Task data:
►

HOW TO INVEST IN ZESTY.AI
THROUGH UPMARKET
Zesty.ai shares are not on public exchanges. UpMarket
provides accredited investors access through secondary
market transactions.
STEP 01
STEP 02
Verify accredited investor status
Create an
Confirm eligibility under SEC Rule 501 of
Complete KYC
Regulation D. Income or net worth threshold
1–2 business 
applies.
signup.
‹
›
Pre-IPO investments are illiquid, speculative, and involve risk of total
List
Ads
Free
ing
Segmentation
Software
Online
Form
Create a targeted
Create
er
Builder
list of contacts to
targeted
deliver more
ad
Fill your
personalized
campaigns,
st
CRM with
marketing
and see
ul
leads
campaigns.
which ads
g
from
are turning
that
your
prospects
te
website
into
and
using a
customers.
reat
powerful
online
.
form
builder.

◄

Problem requirements:
Please revise the material above by replacing every "Create" with "Build" and leaving everything else unchanged.

Your solution:
HOW TO INVEST IN ZESTY.AI
THROUGH UPMARKET
Zesty.ai shares are not on public exchanges. UpMarket
provides accredited investors access through secondary
market transactions.
STEP 01
STEP 02
Verify accredited investor status
Build an
Confirm eligibility under SEC Rule 501 of
Complete KYC
Regulation D. Income or net worth threshold
1–2 business 
applies.
signup.
‹
›
Pre-IPO investments are illiquid, speculative, and involve risk of total
List
Ads
Free
ing
Segmentation
Software
Online
Form
Build a targeted
Build
er
Builder
list of contacts to
targeted
deliver more
ad
Fill your
personalized
campaigns,
st
CRM with
marketing
and see
ul
leads
campaigns.
which ads
g
from
are turning
that
your
prospects
te
website
into
and
using a
customers.
reat
powerful
online
.
form
builder.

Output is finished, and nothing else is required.